REQUIRED WORK:
A - In the mailing list post about posted pay scales, what does the quoted message say a whole list of states now require by law?
B - Retype the passage of the mailing list post that opens with the words containing "On Mon, Jul" and closes with "kind of stuff.".

SELECTION:
.....

[PLUG] Ghosted? (posted payscale)

Keith Lofstrom keithl at keithl.com
Mon Jul 28 22:05:46 UTC 2025


On Mon, Jul 28, 2025 at 07:53:35AM -0700, Ted Mittelstaedt wrote:
> But today, there's a whole list of states that require disclosed pay scales by law.  And trust me, ANY employer in any of those states who lists a job and does NOT do that - they WILL get reported - by hundreds of job seekers.  And the state employment divisions just LOVE fining employers for this kind of stuff.

90% good idea, 10% bad idea.  Agreed, most jobs are "cogs in
the machine".   Such jobs are quantifiable, and their worth 
and costs to employer and employee can calculated. 

Better jobs are defined collaboratively between "boss" and
"underling", and evolve into teamwork and fluidly delegated
responsibilities in both directions.  It took half my life
to figure this out.

.....

SOURCE MATERIAL:
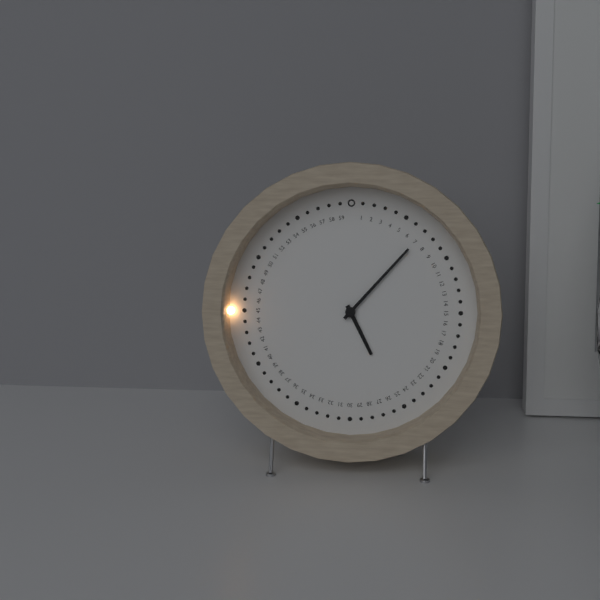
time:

.....

TASK RESPONSES:
A - Disclosed pay scales.

B -
On Mon, Jul 28, 2025 at 07:53:35AM -0700, Ted Mittelstaedt wrote:
> But today, there's a whole list of states that require disclosed pay scales by law.  And trust me, ANY employer in any of those states who lists a job and does NOT do that - they WILL get reported - by hundreds of job seekers.  And the state employment divisions just LOVE fining employers for this kind of stuff.